* _Task to carry out_: Return the count of lines in the following records that include "viewBox", and nothing more.
***** Record extracts *****
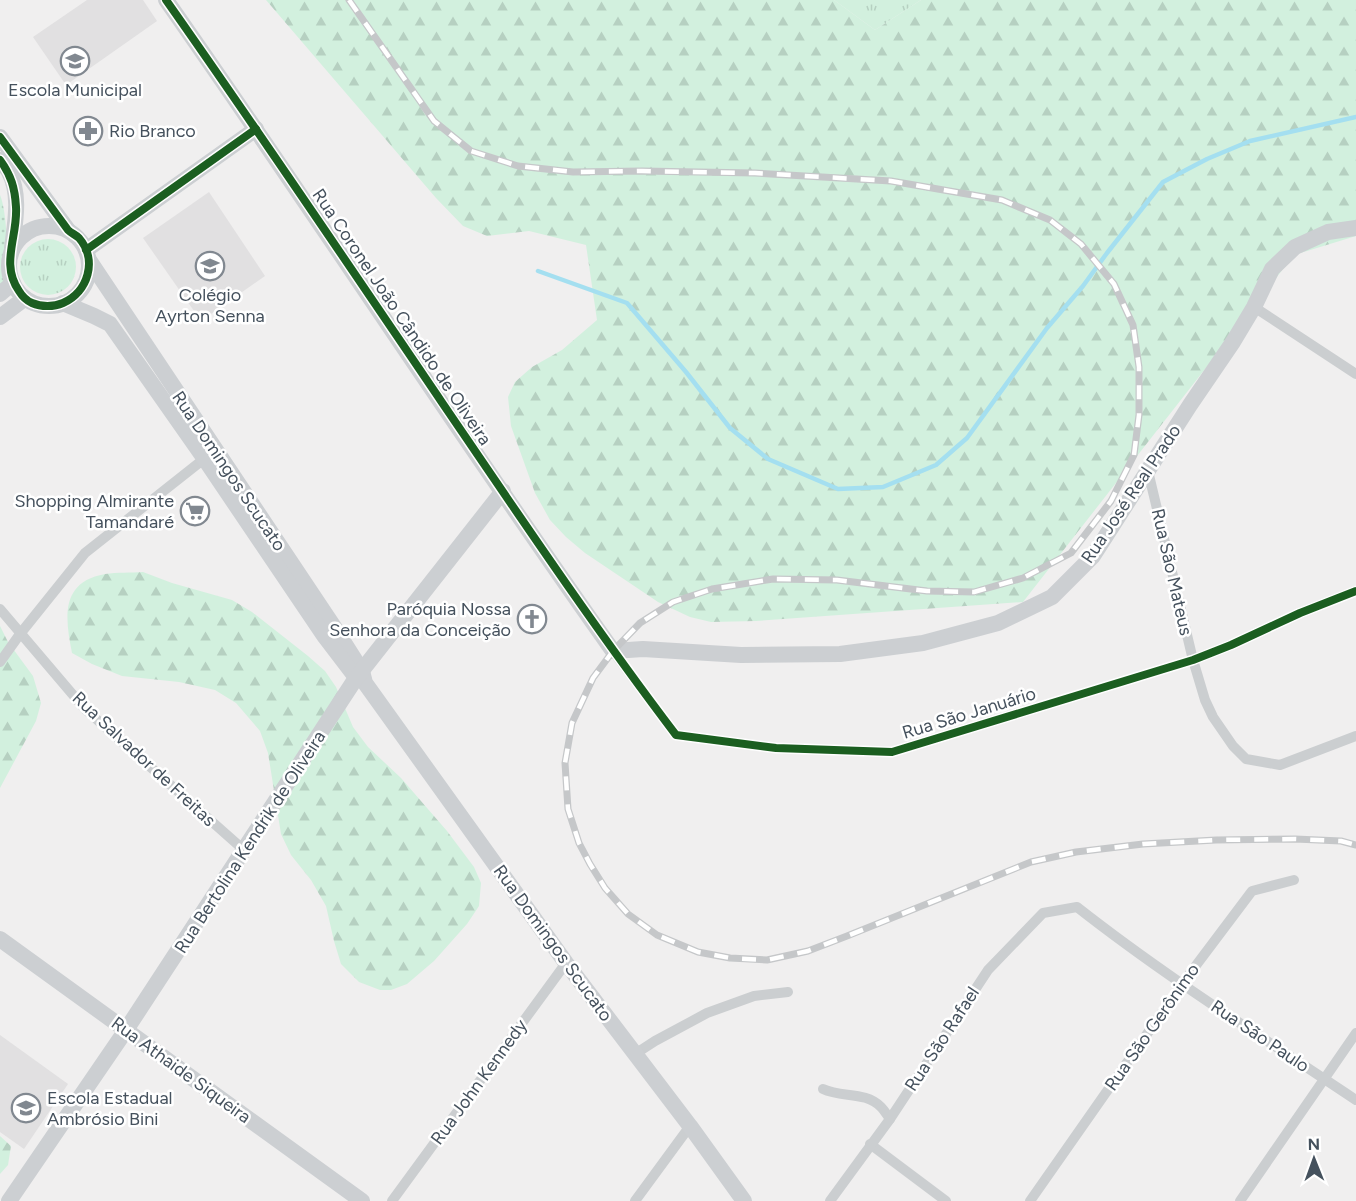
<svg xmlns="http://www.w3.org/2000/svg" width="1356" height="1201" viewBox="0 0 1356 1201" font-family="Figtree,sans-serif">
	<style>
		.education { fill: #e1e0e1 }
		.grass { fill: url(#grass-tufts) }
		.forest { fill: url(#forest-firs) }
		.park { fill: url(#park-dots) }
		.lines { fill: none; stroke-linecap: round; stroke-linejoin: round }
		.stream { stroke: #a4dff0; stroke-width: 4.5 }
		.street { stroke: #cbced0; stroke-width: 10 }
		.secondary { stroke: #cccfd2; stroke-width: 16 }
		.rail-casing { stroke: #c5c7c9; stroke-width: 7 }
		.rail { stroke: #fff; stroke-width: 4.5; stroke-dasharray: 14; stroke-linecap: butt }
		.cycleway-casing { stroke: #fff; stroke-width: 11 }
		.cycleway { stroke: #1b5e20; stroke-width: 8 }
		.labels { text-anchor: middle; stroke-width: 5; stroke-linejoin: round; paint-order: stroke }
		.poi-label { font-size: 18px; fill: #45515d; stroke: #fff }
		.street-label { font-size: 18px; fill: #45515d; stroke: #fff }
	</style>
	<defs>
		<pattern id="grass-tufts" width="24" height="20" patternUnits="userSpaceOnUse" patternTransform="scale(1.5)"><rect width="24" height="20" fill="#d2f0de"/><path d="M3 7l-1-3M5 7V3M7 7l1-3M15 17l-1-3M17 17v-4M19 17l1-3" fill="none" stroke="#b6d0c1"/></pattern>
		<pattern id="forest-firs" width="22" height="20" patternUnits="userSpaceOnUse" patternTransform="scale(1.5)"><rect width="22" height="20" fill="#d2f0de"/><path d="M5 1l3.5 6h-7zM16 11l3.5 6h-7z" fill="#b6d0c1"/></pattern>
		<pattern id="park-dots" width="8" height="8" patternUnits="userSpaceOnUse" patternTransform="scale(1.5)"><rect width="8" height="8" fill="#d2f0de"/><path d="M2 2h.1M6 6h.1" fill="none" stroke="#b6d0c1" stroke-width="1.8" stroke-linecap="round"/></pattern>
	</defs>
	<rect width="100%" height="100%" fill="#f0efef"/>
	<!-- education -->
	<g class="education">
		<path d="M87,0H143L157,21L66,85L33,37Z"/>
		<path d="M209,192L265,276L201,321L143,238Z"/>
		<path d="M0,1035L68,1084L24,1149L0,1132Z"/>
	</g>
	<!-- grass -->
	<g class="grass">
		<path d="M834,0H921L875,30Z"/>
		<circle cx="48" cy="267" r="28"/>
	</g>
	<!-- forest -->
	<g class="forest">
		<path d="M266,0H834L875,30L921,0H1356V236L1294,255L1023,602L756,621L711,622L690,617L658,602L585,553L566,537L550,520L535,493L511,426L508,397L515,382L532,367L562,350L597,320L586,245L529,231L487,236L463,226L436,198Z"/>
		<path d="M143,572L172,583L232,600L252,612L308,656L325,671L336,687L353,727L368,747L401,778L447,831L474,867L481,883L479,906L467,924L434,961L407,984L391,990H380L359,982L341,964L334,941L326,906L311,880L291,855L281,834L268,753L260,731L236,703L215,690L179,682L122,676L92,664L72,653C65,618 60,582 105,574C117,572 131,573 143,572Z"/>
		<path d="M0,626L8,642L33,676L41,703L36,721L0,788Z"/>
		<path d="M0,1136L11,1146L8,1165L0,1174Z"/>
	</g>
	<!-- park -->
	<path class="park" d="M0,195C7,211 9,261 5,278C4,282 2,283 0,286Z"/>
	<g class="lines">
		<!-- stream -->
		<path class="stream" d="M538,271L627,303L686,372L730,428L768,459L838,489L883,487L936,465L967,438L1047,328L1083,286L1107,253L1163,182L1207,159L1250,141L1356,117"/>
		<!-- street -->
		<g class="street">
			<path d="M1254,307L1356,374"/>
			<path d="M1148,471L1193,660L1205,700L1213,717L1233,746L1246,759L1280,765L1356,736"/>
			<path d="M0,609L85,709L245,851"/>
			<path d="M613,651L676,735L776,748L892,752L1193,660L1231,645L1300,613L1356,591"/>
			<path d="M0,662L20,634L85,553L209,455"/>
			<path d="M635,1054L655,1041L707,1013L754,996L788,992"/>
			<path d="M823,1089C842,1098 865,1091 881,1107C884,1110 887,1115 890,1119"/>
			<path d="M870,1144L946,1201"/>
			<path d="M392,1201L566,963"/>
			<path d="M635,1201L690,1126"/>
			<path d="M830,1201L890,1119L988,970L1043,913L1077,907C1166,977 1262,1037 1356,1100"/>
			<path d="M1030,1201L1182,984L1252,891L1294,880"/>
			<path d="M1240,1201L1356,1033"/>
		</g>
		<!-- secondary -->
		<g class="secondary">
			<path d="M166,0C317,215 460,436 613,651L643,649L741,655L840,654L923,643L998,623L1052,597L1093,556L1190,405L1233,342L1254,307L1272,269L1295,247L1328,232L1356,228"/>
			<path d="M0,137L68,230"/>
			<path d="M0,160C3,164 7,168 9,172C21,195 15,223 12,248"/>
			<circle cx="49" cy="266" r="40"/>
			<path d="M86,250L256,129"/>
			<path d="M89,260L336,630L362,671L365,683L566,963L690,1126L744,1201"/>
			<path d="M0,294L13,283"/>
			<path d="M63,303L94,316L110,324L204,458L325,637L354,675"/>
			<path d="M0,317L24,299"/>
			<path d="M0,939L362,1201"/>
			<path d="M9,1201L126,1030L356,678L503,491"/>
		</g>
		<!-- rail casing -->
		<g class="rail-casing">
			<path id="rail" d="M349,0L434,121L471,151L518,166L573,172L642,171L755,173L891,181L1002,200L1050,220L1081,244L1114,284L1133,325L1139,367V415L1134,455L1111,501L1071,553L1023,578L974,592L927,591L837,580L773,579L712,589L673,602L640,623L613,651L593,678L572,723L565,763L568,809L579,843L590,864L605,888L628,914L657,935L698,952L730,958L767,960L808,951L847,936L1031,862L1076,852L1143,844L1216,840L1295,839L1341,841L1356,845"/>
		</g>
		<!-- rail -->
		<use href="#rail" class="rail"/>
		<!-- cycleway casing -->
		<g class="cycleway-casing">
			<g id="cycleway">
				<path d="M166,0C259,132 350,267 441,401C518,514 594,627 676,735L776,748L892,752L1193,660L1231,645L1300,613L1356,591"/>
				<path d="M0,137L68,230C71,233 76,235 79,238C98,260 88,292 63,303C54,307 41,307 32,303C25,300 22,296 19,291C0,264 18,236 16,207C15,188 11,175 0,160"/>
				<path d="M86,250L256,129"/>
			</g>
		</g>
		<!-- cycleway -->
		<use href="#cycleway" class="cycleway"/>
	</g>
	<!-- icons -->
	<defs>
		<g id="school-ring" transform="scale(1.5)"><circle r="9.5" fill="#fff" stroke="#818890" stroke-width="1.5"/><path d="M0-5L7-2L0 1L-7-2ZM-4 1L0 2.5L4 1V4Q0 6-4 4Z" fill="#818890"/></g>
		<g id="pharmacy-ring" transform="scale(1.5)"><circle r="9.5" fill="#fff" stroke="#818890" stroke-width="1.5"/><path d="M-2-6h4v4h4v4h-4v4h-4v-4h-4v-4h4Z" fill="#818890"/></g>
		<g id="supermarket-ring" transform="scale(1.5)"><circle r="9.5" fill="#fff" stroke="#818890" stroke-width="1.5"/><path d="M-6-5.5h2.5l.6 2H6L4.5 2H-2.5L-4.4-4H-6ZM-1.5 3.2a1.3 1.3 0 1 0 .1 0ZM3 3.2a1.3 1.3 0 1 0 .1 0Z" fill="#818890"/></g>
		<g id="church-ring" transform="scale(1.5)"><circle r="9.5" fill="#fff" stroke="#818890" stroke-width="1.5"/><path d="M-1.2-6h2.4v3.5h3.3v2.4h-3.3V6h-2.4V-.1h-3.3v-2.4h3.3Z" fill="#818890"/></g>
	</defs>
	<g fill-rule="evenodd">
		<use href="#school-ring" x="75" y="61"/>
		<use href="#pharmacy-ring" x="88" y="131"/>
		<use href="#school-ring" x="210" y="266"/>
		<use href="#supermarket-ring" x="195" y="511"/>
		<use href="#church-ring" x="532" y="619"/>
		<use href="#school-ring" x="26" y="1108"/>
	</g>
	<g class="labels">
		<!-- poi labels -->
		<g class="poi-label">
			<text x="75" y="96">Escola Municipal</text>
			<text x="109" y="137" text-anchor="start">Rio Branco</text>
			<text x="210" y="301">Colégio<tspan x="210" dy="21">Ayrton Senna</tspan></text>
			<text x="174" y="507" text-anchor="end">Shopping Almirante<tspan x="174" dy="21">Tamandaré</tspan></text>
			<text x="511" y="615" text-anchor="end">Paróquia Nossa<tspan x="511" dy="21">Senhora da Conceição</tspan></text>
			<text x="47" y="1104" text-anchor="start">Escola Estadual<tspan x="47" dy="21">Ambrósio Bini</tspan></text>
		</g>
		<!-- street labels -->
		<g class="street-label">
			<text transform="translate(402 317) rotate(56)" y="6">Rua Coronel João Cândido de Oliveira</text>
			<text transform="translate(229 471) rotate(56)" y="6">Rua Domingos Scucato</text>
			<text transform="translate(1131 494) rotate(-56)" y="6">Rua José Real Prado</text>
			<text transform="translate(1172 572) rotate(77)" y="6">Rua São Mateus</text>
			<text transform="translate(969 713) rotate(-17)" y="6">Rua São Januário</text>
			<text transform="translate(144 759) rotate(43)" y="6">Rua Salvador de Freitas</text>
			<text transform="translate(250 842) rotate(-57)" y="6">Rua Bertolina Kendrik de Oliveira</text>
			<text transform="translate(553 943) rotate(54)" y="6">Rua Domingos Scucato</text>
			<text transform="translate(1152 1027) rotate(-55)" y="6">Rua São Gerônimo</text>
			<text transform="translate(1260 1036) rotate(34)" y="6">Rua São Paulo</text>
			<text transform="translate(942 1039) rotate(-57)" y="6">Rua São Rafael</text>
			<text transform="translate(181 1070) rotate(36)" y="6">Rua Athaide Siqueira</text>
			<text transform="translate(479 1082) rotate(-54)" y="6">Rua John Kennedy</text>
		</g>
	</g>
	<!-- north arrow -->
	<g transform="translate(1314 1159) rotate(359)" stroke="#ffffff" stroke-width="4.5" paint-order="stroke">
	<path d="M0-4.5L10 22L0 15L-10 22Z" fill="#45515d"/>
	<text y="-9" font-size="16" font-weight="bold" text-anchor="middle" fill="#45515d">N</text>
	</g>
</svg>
*****
***** Record extracts *****
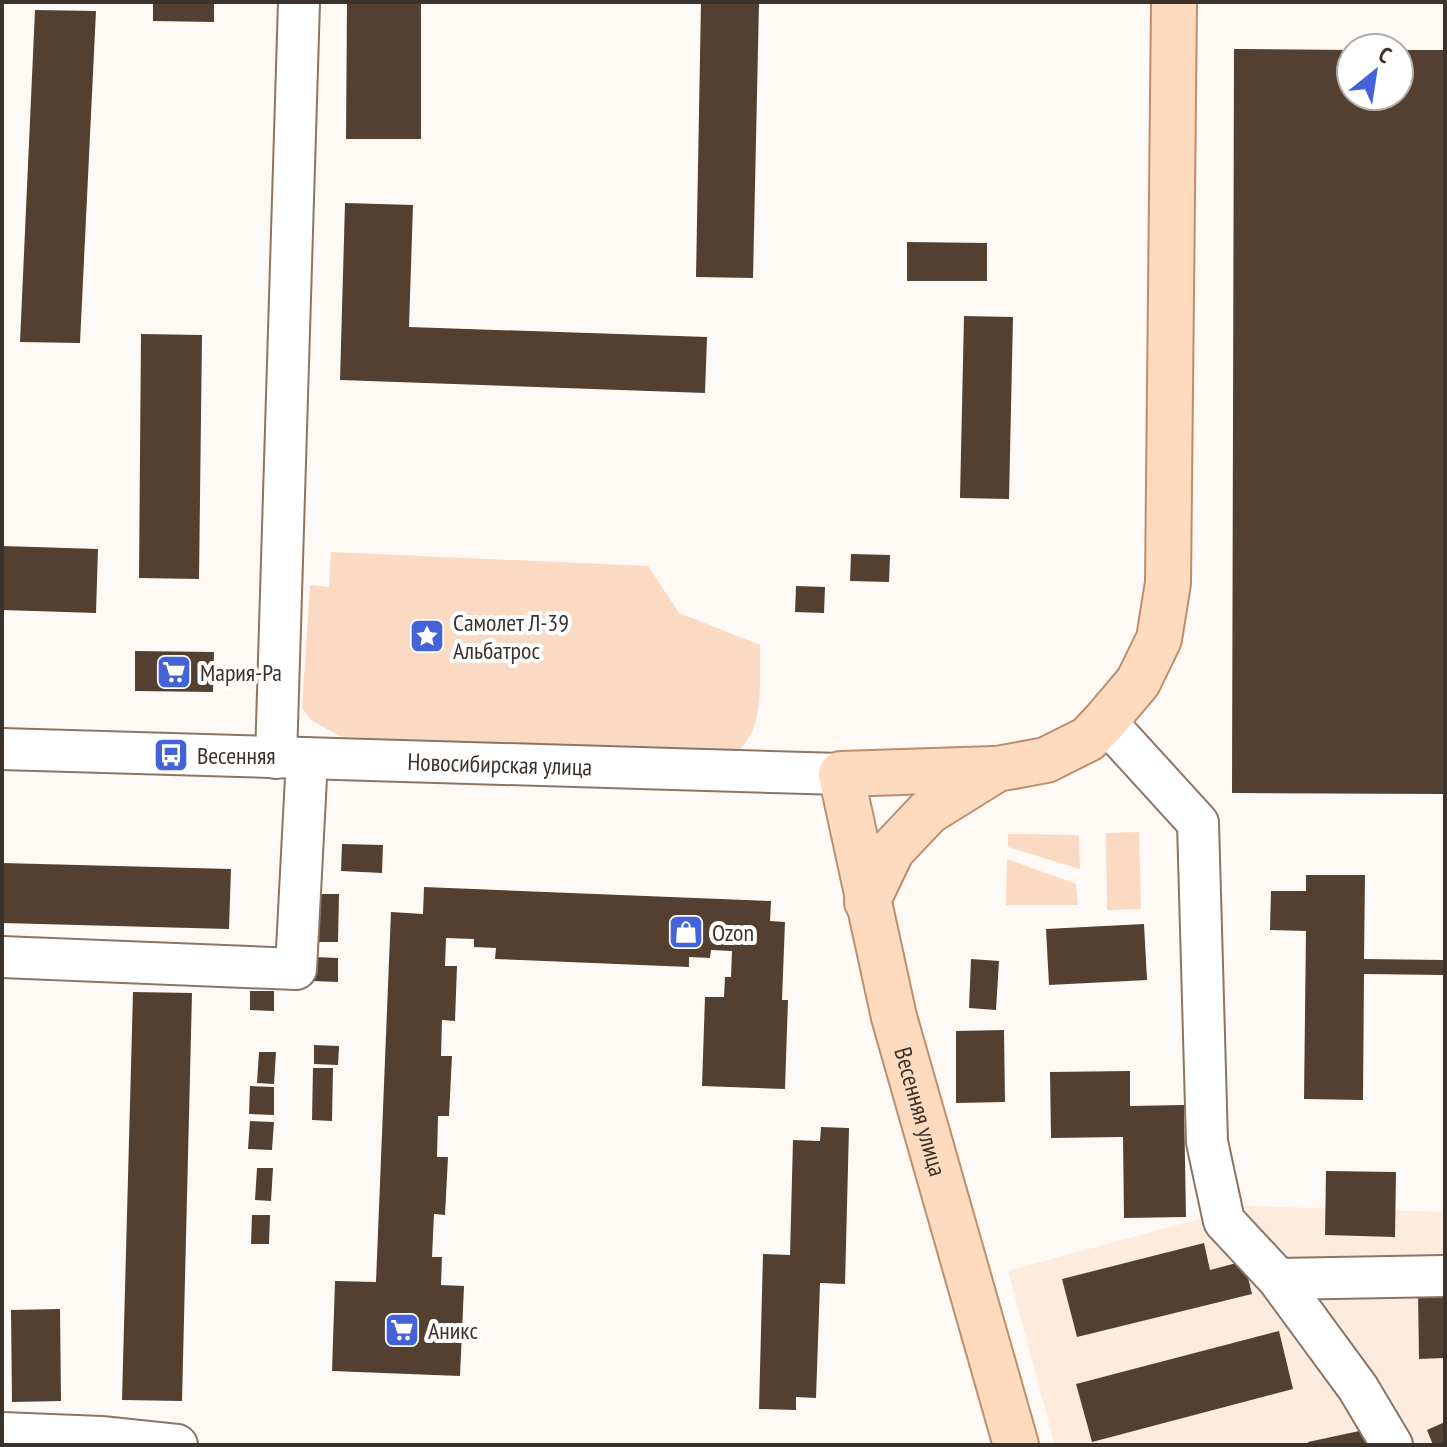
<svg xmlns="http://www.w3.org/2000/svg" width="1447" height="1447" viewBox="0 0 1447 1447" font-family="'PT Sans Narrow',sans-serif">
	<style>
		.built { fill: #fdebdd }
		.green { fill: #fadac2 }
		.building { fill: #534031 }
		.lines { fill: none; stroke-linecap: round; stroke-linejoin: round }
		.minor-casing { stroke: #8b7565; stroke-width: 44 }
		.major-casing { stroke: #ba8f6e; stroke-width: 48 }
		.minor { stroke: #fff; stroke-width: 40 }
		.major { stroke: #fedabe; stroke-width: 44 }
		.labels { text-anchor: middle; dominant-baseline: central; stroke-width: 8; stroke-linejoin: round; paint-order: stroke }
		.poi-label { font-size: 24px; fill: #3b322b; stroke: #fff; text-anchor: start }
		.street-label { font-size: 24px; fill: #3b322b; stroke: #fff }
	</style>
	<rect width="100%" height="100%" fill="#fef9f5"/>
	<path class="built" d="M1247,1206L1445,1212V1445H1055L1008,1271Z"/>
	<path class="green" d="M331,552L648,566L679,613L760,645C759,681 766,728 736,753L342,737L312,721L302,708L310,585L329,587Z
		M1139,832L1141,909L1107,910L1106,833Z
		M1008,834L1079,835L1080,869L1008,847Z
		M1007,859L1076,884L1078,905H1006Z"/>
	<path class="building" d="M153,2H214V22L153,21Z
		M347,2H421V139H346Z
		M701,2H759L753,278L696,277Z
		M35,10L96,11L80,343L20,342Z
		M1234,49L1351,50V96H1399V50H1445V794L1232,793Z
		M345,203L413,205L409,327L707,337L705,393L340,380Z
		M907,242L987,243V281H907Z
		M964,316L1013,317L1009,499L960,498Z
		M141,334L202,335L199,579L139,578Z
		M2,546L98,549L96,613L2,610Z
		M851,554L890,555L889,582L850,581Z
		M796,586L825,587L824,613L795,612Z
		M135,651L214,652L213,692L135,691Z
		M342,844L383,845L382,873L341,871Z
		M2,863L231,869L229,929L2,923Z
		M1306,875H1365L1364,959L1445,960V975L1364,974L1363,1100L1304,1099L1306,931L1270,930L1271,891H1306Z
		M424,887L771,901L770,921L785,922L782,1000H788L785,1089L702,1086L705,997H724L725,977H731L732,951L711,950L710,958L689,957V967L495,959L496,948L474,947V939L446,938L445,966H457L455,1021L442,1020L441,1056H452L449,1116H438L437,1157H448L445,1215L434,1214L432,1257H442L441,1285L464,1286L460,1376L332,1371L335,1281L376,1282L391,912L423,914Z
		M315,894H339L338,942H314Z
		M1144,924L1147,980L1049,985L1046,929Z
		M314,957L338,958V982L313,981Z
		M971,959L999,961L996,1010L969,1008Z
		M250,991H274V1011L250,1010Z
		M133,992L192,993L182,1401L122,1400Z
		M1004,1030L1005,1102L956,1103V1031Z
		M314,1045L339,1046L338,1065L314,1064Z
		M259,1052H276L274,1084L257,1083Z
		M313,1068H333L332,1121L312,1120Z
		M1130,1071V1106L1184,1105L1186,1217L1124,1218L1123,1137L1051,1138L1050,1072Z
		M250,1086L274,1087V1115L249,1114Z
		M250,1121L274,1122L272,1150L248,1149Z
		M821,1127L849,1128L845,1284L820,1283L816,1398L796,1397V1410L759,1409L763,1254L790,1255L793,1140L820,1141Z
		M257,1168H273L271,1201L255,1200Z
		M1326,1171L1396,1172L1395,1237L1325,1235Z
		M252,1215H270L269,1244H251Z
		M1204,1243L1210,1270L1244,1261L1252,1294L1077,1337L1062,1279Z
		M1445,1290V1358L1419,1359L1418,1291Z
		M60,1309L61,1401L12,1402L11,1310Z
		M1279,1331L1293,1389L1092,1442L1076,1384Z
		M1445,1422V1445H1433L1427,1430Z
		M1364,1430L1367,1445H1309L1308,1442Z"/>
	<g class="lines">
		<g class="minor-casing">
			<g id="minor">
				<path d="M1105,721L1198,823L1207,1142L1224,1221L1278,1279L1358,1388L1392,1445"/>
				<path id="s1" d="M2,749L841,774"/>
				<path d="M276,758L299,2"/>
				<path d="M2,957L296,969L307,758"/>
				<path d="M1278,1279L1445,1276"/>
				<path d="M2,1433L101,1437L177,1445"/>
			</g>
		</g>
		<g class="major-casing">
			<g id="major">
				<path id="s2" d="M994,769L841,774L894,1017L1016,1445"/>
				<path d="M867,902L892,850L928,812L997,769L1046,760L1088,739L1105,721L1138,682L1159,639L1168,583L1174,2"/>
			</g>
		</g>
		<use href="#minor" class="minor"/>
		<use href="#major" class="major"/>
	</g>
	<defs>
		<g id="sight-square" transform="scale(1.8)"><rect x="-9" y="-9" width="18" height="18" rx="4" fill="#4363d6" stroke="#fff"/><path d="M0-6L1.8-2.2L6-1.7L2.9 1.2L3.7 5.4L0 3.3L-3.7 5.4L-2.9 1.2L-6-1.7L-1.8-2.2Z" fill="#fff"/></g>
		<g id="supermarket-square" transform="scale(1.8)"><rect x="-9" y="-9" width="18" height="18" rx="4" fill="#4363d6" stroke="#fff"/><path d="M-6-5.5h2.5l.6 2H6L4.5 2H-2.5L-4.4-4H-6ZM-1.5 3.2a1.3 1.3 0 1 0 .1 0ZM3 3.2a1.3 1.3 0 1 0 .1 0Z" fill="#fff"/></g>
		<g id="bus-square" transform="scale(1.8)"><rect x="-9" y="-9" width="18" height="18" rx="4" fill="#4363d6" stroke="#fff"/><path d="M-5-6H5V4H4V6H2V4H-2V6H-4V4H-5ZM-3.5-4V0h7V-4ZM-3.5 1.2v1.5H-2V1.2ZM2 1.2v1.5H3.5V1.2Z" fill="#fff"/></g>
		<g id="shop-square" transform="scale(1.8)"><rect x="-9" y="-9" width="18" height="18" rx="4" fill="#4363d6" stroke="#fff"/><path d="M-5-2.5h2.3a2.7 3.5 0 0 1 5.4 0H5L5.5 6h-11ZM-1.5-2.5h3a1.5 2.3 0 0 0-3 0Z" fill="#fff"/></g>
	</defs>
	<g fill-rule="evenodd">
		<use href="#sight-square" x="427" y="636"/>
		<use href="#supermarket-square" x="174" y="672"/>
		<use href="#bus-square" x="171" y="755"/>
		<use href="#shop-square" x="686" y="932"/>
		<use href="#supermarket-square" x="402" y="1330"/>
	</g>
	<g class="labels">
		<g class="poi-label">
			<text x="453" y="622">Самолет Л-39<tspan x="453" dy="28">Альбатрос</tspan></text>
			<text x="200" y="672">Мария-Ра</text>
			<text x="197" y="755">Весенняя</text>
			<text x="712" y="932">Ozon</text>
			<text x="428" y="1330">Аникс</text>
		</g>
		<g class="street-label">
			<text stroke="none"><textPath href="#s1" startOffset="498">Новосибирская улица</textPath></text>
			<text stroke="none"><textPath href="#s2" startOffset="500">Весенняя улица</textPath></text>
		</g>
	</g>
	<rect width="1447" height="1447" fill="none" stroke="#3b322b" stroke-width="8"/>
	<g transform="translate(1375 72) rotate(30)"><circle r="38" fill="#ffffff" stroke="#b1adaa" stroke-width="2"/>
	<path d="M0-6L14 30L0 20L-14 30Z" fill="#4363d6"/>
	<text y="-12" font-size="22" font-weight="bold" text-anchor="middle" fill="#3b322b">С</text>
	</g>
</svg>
*****
* _Your solution_: 2